Insulet will join an automated insulin delivery systems (AIDs) market in which only Medtronic and Tandem have devices OK'd for sale. Insulet execs said they're still weighing how to price their forthcoming device.
"We know that we’re third to market, and as such, we didn’t design Omnipod 5 just to be an incremental improvement automated insulin delivery," CEO Shacey Petrovic told investors, noting that the company is currently adding significant capacity in anticipation of the device's launch next year.
Petrovic highlighted the company's continued work integrating Insulet products with next-generation technologies from partners Dexcom, Abbott and Tidepool, all of which competitor Tandem shares as partners.
Tandem has a head start on Insulet in the interoperable AIDs market, having obtained FDA's OK last year for its Control-IQ algorithm, which allows a user to integrate a Dexcom CGM with a Tandem pump, and recently gained UnitedHealthcare coverage for its device. That technology helped Tandem grow sales 17% to about $109 million during the quarter.

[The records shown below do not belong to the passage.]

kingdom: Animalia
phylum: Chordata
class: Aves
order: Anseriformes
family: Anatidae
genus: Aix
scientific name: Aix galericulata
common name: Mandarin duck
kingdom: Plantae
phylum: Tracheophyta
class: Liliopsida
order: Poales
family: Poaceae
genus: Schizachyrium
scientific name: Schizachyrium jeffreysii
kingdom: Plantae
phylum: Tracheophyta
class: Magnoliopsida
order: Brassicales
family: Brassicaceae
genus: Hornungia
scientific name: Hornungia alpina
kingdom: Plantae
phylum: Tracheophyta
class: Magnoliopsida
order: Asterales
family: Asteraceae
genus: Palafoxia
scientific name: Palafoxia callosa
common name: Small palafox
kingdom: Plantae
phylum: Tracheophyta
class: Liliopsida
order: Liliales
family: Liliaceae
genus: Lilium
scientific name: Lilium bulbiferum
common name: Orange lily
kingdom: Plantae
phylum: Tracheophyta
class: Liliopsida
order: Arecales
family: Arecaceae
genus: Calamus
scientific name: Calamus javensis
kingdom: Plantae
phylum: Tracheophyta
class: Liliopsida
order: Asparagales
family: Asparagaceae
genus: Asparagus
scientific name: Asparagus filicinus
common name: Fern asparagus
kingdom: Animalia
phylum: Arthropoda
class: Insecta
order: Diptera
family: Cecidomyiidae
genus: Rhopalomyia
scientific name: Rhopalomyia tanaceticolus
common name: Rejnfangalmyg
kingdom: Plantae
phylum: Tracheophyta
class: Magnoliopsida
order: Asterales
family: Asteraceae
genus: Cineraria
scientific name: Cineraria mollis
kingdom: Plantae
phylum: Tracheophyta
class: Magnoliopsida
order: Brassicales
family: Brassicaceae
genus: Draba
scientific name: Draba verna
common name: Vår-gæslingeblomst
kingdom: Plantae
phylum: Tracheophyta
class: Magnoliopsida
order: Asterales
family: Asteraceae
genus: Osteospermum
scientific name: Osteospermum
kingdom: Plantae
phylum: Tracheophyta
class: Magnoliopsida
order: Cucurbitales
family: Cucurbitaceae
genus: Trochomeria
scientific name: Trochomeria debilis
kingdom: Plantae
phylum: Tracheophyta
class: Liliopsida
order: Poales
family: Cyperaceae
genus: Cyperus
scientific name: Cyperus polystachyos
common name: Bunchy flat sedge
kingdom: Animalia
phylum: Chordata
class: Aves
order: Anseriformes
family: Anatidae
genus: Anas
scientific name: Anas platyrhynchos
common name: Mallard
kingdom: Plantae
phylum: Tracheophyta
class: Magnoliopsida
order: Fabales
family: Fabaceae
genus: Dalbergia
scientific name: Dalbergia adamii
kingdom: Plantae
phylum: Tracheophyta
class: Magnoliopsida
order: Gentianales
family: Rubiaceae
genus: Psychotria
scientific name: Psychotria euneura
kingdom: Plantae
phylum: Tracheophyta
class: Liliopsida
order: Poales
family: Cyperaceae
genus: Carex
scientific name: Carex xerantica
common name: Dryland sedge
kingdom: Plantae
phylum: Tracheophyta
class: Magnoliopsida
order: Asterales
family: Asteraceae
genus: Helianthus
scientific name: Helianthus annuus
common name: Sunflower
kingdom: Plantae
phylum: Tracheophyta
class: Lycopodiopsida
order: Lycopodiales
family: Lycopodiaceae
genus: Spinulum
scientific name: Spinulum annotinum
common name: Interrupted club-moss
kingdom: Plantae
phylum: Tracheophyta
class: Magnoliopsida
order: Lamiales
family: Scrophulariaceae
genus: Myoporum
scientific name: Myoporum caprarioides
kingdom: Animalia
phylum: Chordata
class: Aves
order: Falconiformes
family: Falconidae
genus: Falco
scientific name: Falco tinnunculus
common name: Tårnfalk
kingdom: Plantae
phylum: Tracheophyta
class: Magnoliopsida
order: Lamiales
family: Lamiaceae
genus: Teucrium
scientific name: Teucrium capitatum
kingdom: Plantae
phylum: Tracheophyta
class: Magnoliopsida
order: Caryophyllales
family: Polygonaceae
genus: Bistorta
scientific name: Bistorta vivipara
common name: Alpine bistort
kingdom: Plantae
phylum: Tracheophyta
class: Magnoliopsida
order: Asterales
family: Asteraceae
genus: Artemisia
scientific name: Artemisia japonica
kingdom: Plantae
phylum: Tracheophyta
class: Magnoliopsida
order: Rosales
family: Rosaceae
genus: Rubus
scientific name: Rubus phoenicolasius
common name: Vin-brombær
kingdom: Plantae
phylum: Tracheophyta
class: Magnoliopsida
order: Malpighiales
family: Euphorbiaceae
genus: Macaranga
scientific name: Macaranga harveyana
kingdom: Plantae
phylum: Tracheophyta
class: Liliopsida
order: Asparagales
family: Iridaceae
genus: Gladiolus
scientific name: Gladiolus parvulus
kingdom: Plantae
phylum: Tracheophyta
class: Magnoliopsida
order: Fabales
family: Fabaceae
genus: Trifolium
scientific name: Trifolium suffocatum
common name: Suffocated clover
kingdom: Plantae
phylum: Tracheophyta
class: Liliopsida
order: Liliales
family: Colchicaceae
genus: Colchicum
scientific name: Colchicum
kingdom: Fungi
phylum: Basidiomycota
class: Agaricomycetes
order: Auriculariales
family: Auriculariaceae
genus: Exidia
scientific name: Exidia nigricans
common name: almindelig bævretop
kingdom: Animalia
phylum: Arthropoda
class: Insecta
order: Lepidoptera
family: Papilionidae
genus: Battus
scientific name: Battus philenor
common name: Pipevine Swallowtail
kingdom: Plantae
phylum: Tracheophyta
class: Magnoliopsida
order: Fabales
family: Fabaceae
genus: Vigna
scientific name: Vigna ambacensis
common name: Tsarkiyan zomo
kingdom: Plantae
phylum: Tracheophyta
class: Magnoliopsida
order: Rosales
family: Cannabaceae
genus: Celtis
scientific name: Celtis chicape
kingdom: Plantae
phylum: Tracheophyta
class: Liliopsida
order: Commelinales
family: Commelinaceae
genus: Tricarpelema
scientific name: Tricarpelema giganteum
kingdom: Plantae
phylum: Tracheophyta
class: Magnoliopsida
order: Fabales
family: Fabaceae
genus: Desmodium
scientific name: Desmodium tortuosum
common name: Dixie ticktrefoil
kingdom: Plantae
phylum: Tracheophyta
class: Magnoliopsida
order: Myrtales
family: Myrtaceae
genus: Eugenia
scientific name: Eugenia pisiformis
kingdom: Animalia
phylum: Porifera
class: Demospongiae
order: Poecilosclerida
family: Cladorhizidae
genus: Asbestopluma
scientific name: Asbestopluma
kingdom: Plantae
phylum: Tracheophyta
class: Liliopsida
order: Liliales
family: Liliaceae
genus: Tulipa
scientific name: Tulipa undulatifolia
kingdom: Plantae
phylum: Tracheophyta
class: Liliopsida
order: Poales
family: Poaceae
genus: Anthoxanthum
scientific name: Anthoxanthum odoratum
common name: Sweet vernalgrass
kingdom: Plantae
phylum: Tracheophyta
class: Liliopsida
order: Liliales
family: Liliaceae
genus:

Analysts at SVB Leerink "continue to believe that diabetes devices are at an adoption inflection point," but take a balanced view on Insulet's stock.
"Given the uncertainty around what impact COVID and/or any protracted recession could have on the installed base and what looks to be an increasingly competitive insulin pump market over the next 12 months with likely 4 integrated systems on the market, we're staying on the sidelines for now."